AIM OF THE EXERCISE: Could you output each line below precisely as it stands, without the images?

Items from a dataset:
--- --- ---

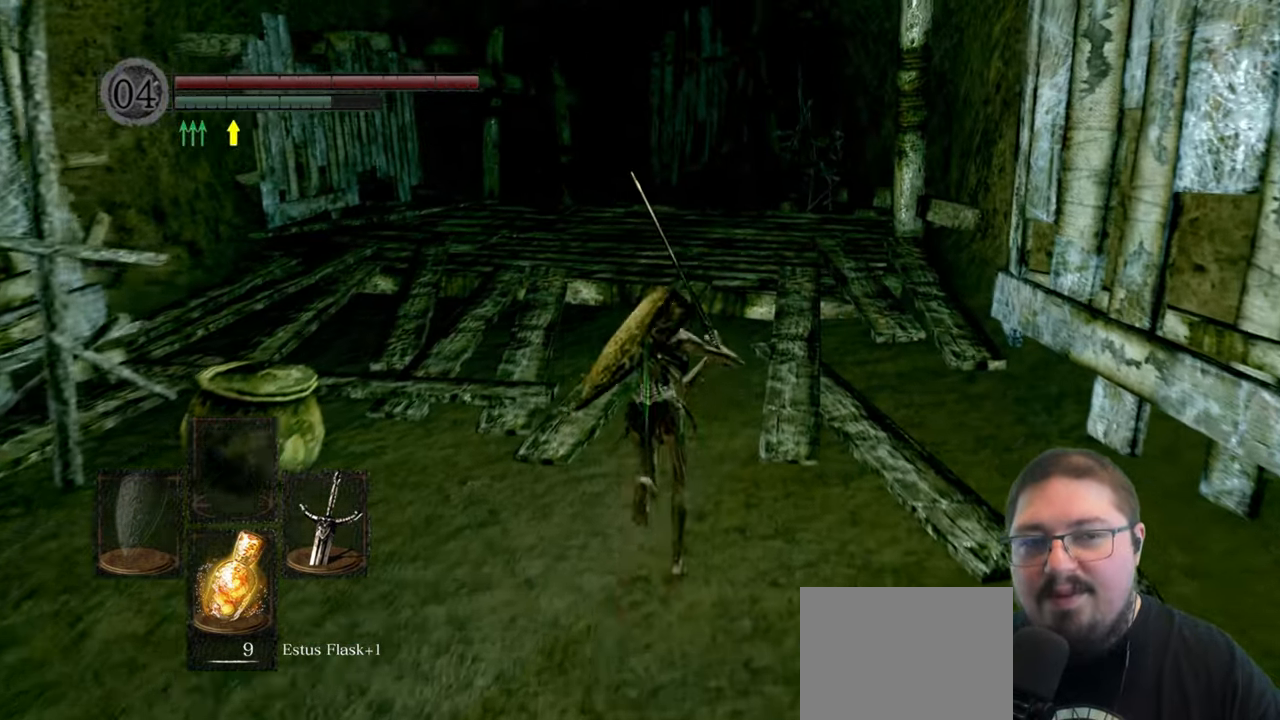
{"buttons": ["B"], "left_stick": "up", "right_stick": "center", "events": []}
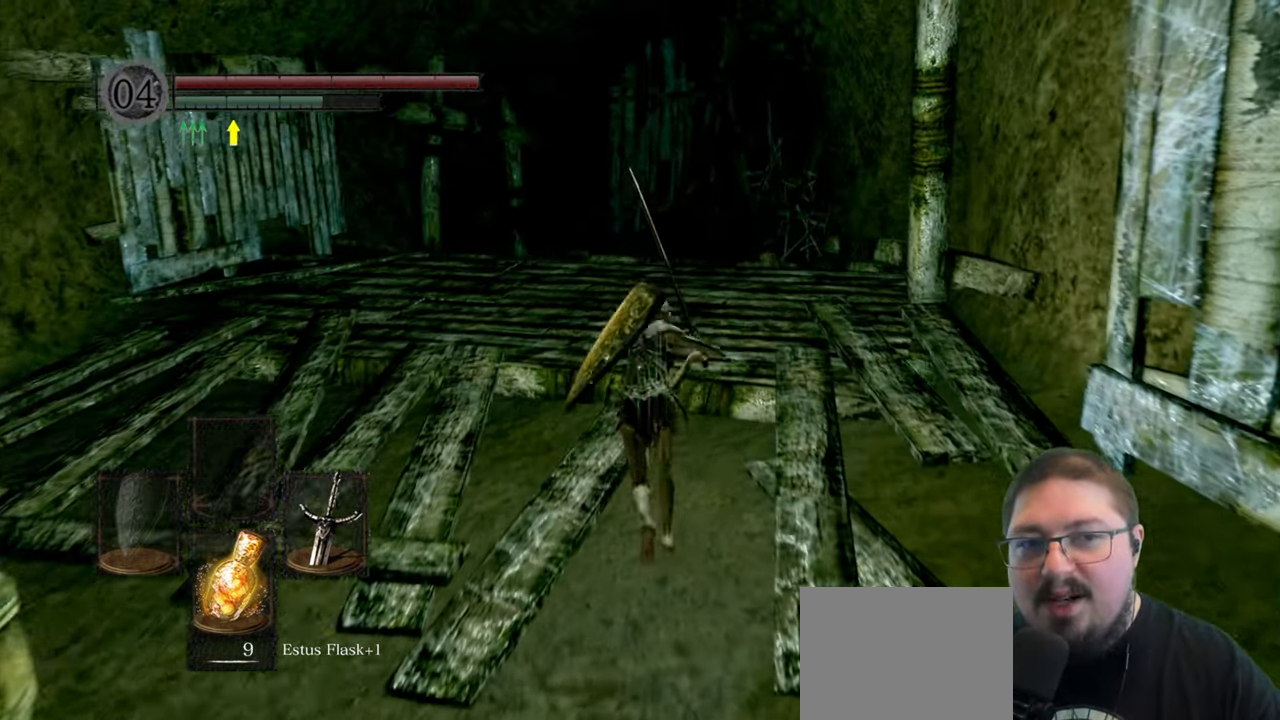
{"buttons": ["B"], "left_stick": "up", "right_stick": "center", "events": []}
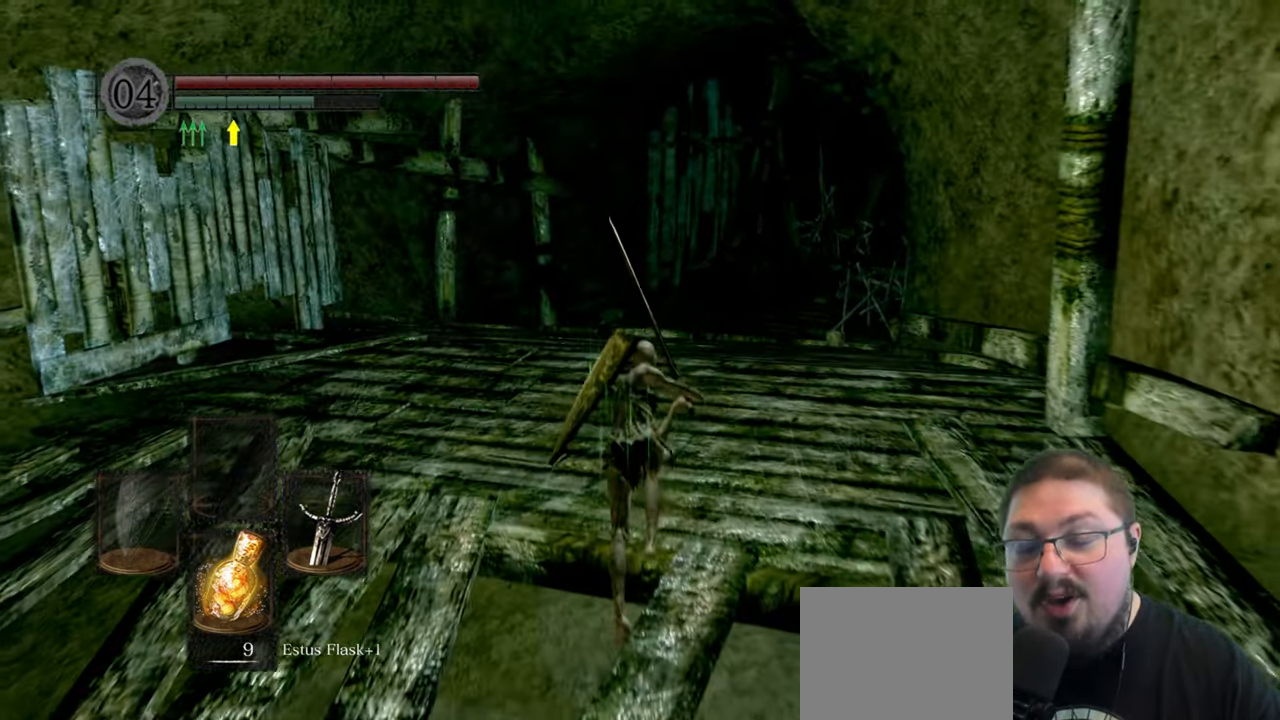
{"buttons": [], "left_stick": "up", "right_stick": "center", "events": [[417, "B", "up"]]}
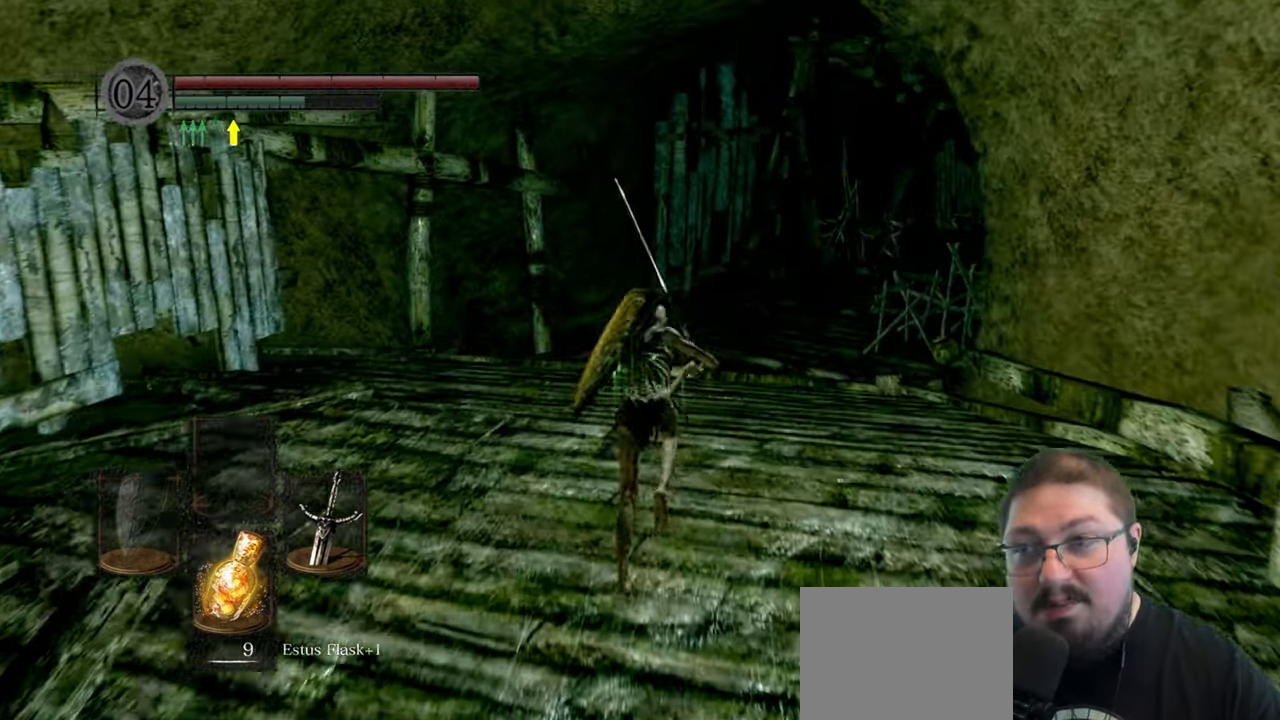
{"buttons": [], "left_stick": "up", "right_stick": "right", "events": [[300, "right_stick", "right"]]}
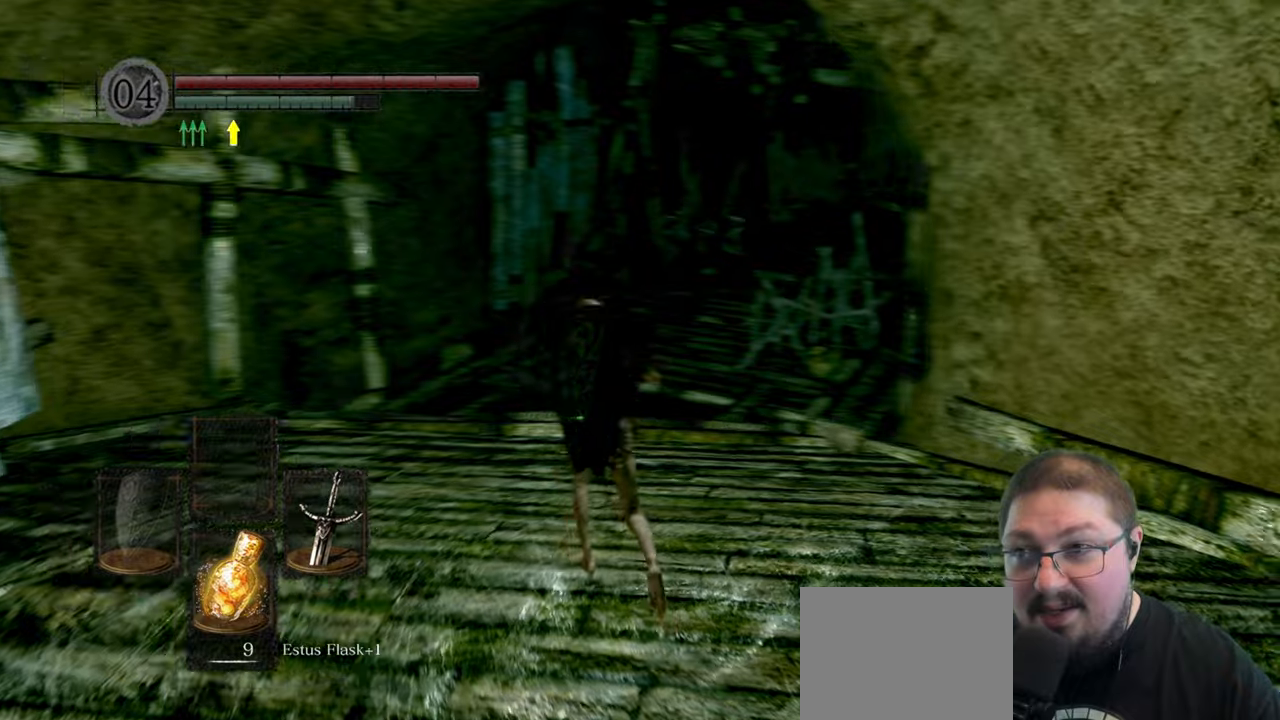
{"buttons": ["B"], "left_stick": "up", "right_stick": "center", "events": [[67, "right_stick", "center"], [350, "B", "down"]]}
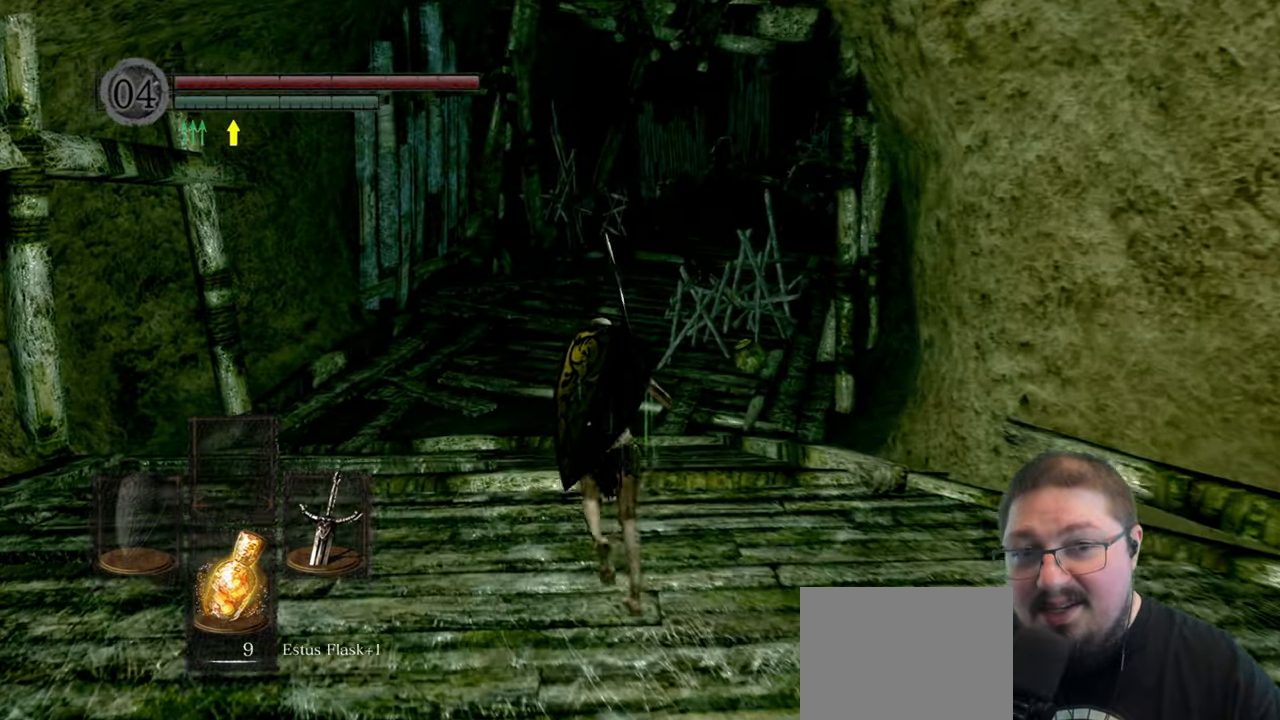
{"buttons": ["B"], "left_stick": "up", "right_stick": "center", "events": []}
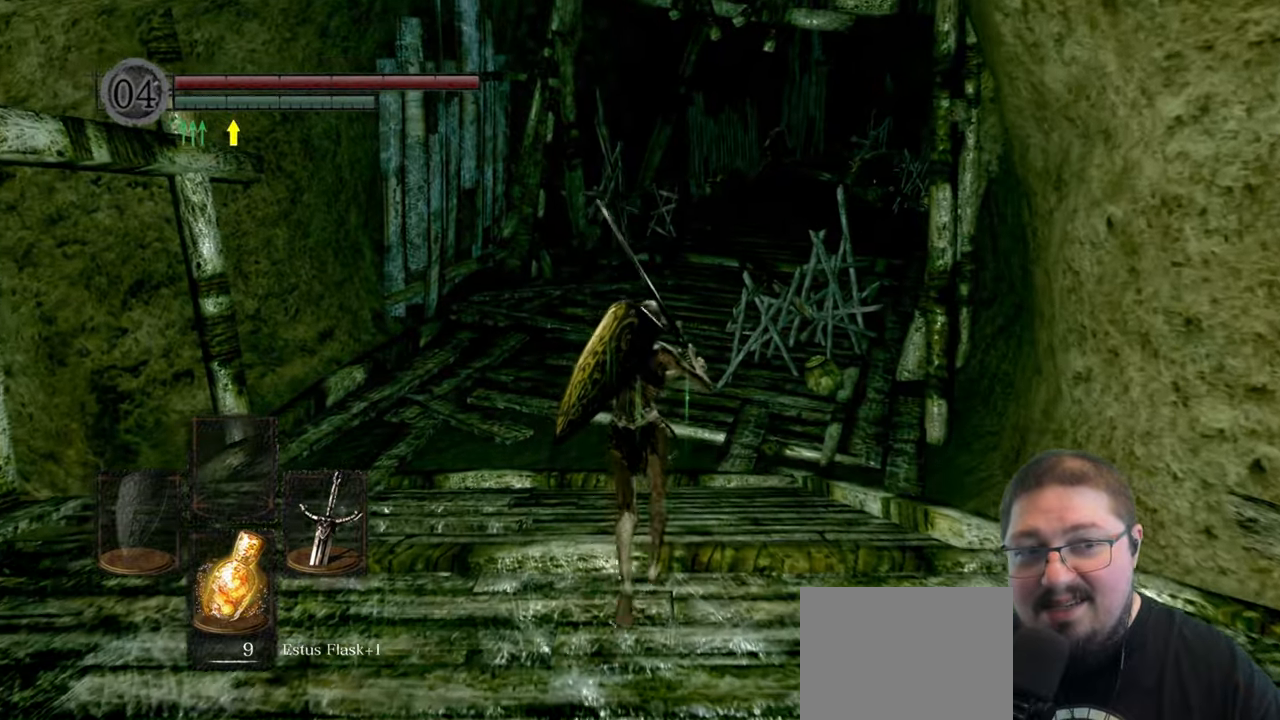
{"buttons": ["B"], "left_stick": "up", "right_stick": "center", "events": []}
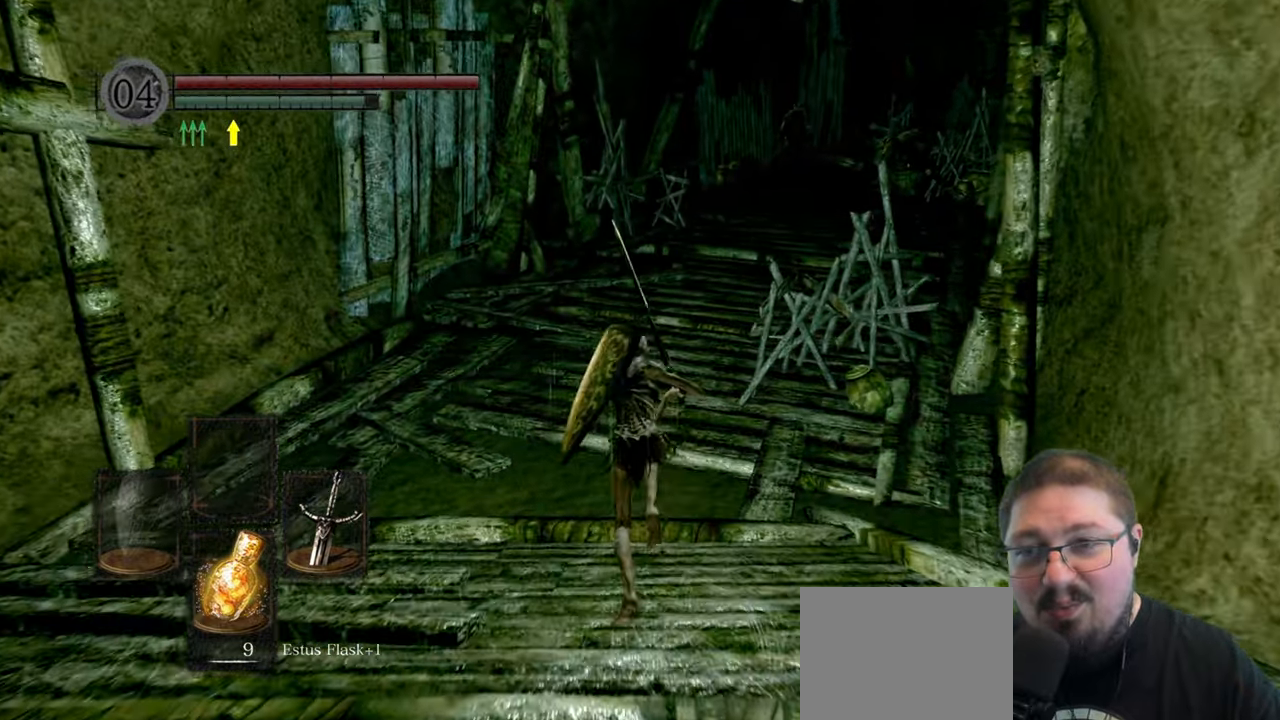
{"buttons": ["B"], "left_stick": "up", "right_stick": "center", "events": []}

--- --- ---

EXERCISE RESPONSE:
{"buttons": ["B"], "left_stick": "up", "right_stick": "center", "events": []}
{"buttons": ["B"], "left_stick": "up", "right_stick": "center", "events": []}
{"buttons": [], "left_stick": "up", "right_stick": "center", "events": [[417, "B", "up"]]}
{"buttons": [], "left_stick": "up", "right_stick": "right", "events": [[300, "right_stick", "right"]]}
{"buttons": ["B"], "left_stick": "up", "right_stick": "center", "events": [[67, "right_stick", "center"], [350, "B", "down"]]}
{"buttons": ["B"], "left_stick": "up", "right_stick": "center", "events": []}
{"buttons": ["B"], "left_stick": "up", "right_stick": "center", "events": []}
{"buttons": ["B"], "left_stick": "up", "right_stick": "center", "events": []}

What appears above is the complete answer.